◆ What you have to do: Each entry is to be retyped exactly as it appears. Leave the images out.

◆ Web document revisions:
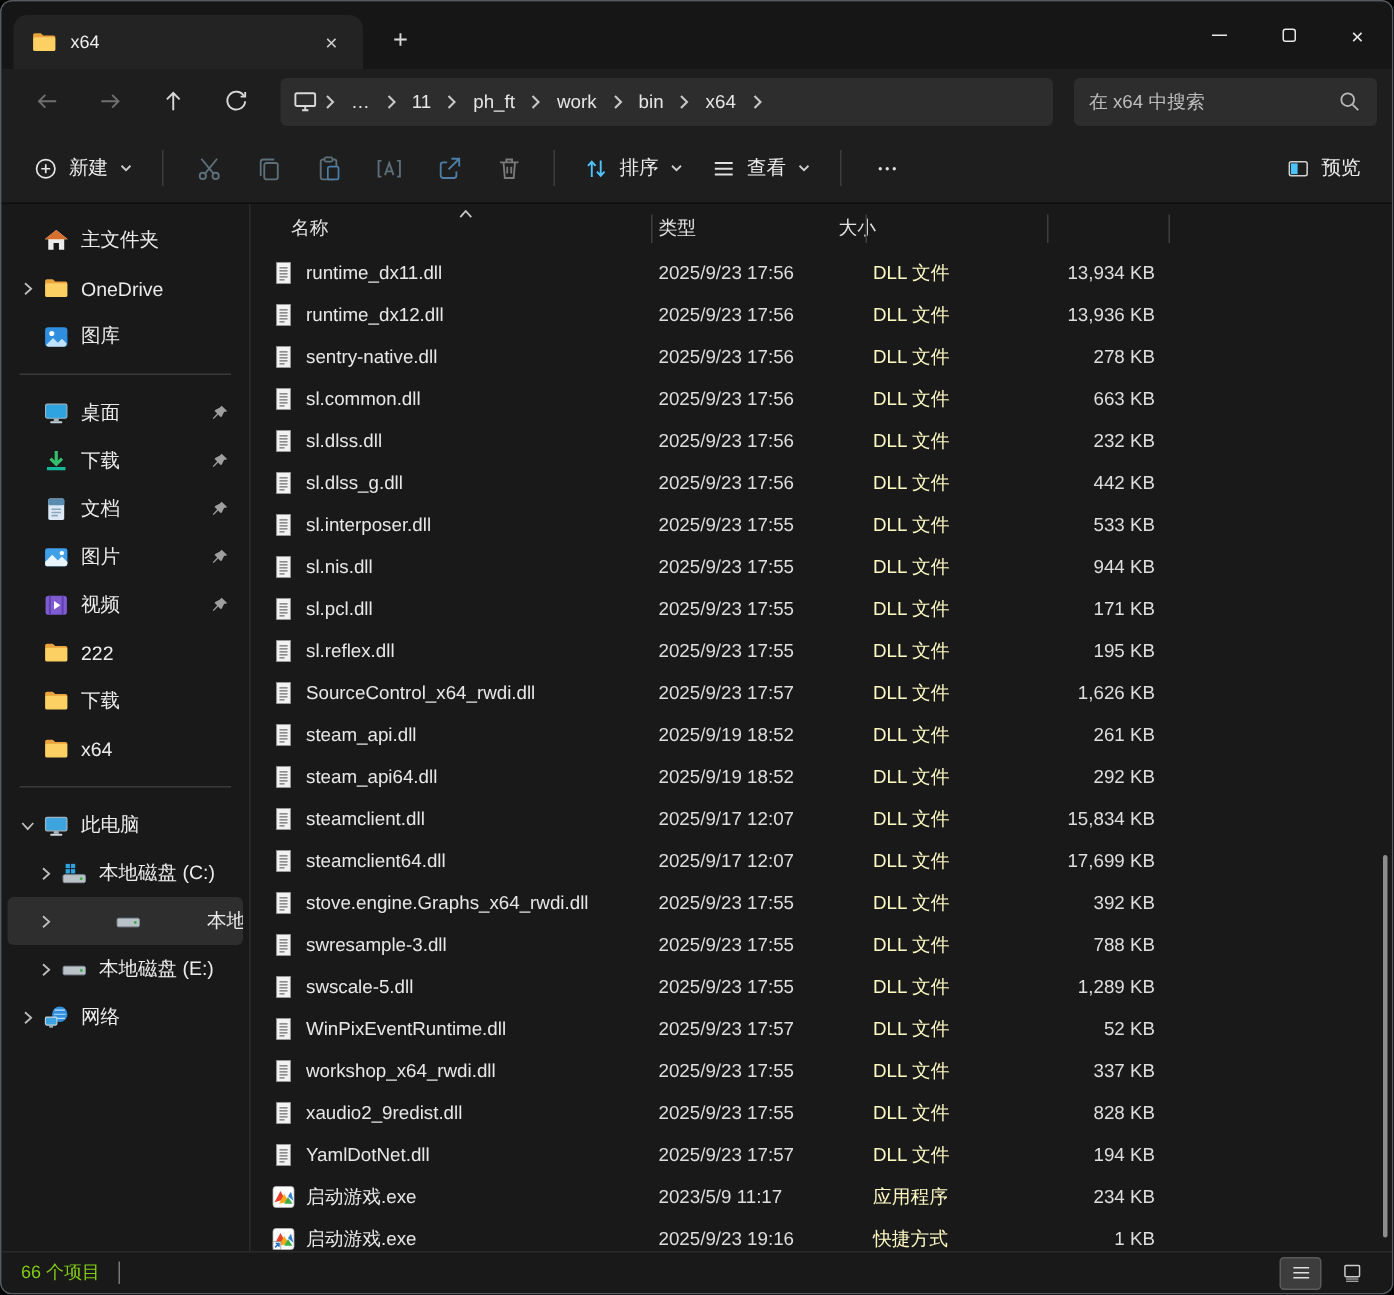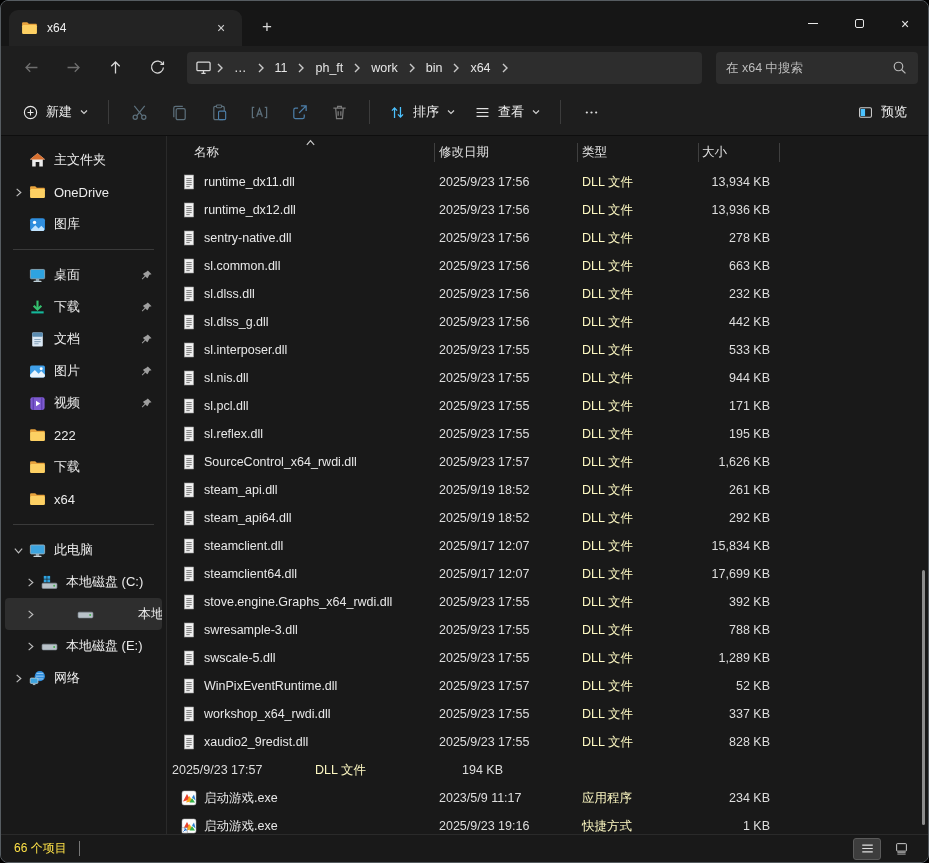--- a/index.html
+++ b/index.html
@@ -66,21 +66,21 @@
   .sortcaret{ position:absolute; top:1px; left:138px; }
   .rows{ position:absolute; top:32px; left:0; right:0; bottom:0; overflow:hidden; }
   .frow{ height:28px; display:flex; align-items:center; font-size:12.5px; color:#e8e8e8; }
   .c-name{ width:267px; display:flex; align-items:center; padding-left:14px; gap:7px; white-space:nowrap; overflow:hidden; }
   .c-date{ width:143px; padding-left:5px; color:#dedede; white-space:nowrap; }
   .c-type{ width:121px; padding-left:5px; color:#fef9c3; white-space:nowrap; }
   .c-size{ width:81px; padding-right:9px; text-align:right; color:#dedede; white-space:nowrap; }
   .scrollthumb{ position:absolute; right:3px; top:434px; width:3px; height:255px; background:#8d8d8d; border-radius:2px; }
   
   .statusbar{ height:28px; flex:none; border-top:1px solid #2a2a2a; background:#191919;
-    display:flex; align-items:center; padding:0 13px; font-size:12px; color:#fde047; }
+    display:flex; align-items:center; padding:0 13px; font-size:12px; color:#84cc16; }
   .sdiv{ width:1px; height:15px; background:#777; margin-left:12px; }
   .viewtoggles{ margin-left:auto; display:flex; gap:6px; align-items:center; }
   .vbtn{ width:28px; height:22px; display:flex; align-items:center; justify-content:center; border-radius:3px; }
   .vbtn.active{ background:#3d3d3d; border:1px solid #5a5a5a; }
 </style>
 </head>
 <body>
 
 <div class="window">
 
@@ -558,23 +558,20 @@
     <div class="filepane">
       <div class="headers">
         <div class="hc hc-name">
           <span class="sortcaret ic" style="width:11px;height:11px">
               <svg viewBox="0 0 12 8" fill="none" stroke="#c9c9c9" stroke-width="1.3">
                 <path d="M2 6.5 6 2l4 4.5"></path>
               </svg>
             </span>
           <span>名称</span>
         </div>
-        <div class="hc hc-date">
-            <span>修改日期</span>
-          </div>
         <div class="hc hc-type">
             <span>类型</span>
           </div>
         <div class="hc hc-size">
             <span>大小</span>
           </div>
         <div class="hdiv" style="left:267px"></div>
         <div class="hdiv" style="left:410px"></div>
         <div class="hdiv" style="left:531px"></div>
         <div class="hdiv" style="left:612px"></div>
@@ -868,20 +865,29 @@
                   <path d="M5.3 4.6h5.4M5.3 6.6h5.4M5.3 8.6h5.4M5.3 10.6h5.4M5.3 12.6h3.4" stroke="#6e6e6e" stroke-width=".9"></path>
                 </svg>
               </span>
               <span>xaudio2_9redist.dll</span>
             </div>
             <div class="c-date">2025/9/23 17:55</div>
             <div class="c-type">DLL 文件</div>
             <div class="c-size">828 KB</div>
           </div>
           <div class="frow">
+            <div class="c-name">
+              <span class="ic" style="width: 16px; height: 16px;">
+                <svg viewBox="0 0 16 16">
+                  <rect x="3.4" y="1" width="9.2" height="14" fill="#f2f2f2" stroke="#9a9a9a" stroke-width=".6"></rect>
+                  <path d="M5.3 4.6h5.4M5.3 6.6h5.4M5.3 8.6h5.4M5.3 10.6h5.4M5.3 12.6h3.4" stroke="#6e6e6e" stroke-width=".9"></path>
+                </svg>
+              </span>
+              <span>YamlDotNet.dll</span>
+            </div>
             <div class="c-date">2025/9/23 17:57</div>
             <div class="c-type">DLL 文件</div>
             <div class="c-size">194 KB</div>
           </div>
           <div class="frow">
             <div class="c-name">
               <span class="ic" style="width: 16px; height: 16px;">
                 <svg viewBox="0 0 16 16">
                   <rect x="1" y="1" width="14" height="14" rx="2" fill="#fdfdfd" stroke="#b5b5b5" stroke-width=".5"></rect>
                   <path d="M2 11.5 6 4l3 5.5z" fill="#e8412c"></path>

◆ Task response:
--- a/index.html
+++ b/index.html
@@ -66,21 +66,21 @@
   .sortcaret{ position:absolute; top:1px; left:138px; }
   .rows{ position:absolute; top:32px; left:0; right:0; bottom:0; overflow:hidden; }
   .frow{ height:28px; display:flex; align-items:center; font-size:12.5px; color:#e8e8e8; }
   .c-name{ width:267px; display:flex; align-items:center; padding-left:14px; gap:7px; white-space:nowrap; overflow:hidden; }
   .c-date{ width:143px; padding-left:5px; color:#dedede; white-space:nowrap; }
   .c-type{ width:121px; padding-left:5px; color:#fef9c3; white-space:nowrap; }
   .c-size{ width:81px; padding-right:9px; text-align:right; color:#dedede; white-space:nowrap; }
   .scrollthumb{ position:absolute; right:3px; top:434px; width:3px; height:255px; background:#8d8d8d; border-radius:2px; }
   
   .statusbar{ height:28px; flex:none; border-top:1px solid #2a2a2a; background:#191919;
-    display:flex; align-items:center; padding:0 13px; font-size:12px; color:#fde047; }
+    display:flex; align-items:center; padding:0 13px; font-size:12px; color:#84cc16; }
   .sdiv{ width:1px; height:15px; background:#777; margin-left:12px; }
   .viewtoggles{ margin-left:auto; display:flex; gap:6px; align-items:center; }
   .vbtn{ width:28px; height:22px; display:flex; align-items:center; justify-content:center; border-radius:3px; }
   .vbtn.active{ background:#3d3d3d; border:1px solid #5a5a5a; }
 </style>
 </head>
 <body>
 
 <div class="window">
 
@@ -558,23 +558,20 @@
     <div class="filepane">
       <div class="headers">
         <div class="hc hc-name">
           <span class="sortcaret ic" style="width:11px;height:11px">
               <svg viewBox="0 0 12 8" fill="none" stroke="#c9c9c9" stroke-width="1.3">
                 <path d="M2 6.5 6 2l4 4.5"></path>
               </svg>
             </span>
           <span>名称</span>
         </div>
-        <div class="hc hc-date">
-            <span>修改日期</span>
-          </div>
         <div class="hc hc-type">
             <span>类型</span>
           </div>
         <div class="hc hc-size">
             <span>大小</span>
           </div>
         <div class="hdiv" style="left:267px"></div>
         <div class="hdiv" style="left:410px"></div>
         <div class="hdiv" style="left:531px"></div>
         <div class="hdiv" style="left:612px"></div>
@@ -868,20 +865,29 @@
                   <path d="M5.3 4.6h5.4M5.3 6.6h5.4M5.3 8.6h5.4M5.3 10.6h5.4M5.3 12.6h3.4" stroke="#6e6e6e" stroke-width=".9"></path>
                 </svg>
               </span>
               <span>xaudio2_9redist.dll</span>
             </div>
             <div class="c-date">2025/9/23 17:55</div>
             <div class="c-type">DLL 文件</div>
             <div class="c-size">828 KB</div>
           </div>
           <div class="frow">
+            <div class="c-name">
+              <span class="ic" style="width: 16px; height: 16px;">
+                <svg viewBox="0 0 16 16">
+                  <rect x="3.4" y="1" width="9.2" height="14" fill="#f2f2f2" stroke="#9a9a9a" stroke-width=".6"></rect>
+                  <path d="M5.3 4.6h5.4M5.3 6.6h5.4M5.3 8.6h5.4M5.3 10.6h5.4M5.3 12.6h3.4" stroke="#6e6e6e" stroke-width=".9"></path>
+                </svg>
+              </span>
+              <span>YamlDotNet.dll</span>
+            </div>
             <div class="c-date">2025/9/23 17:57</div>
             <div class="c-type">DLL 文件</div>
             <div class="c-size">194 KB</div>
           </div>
           <div class="frow">
             <div class="c-name">
               <span class="ic" style="width: 16px; height: 16px;">
                 <svg viewBox="0 0 16 16">
                   <rect x="1" y="1" width="14" height="14" rx="2" fill="#fdfdfd" stroke="#b5b5b5" stroke-width=".5"></rect>
                   <path d="M2 11.5 6 4l3 5.5z" fill="#e8412c"></path>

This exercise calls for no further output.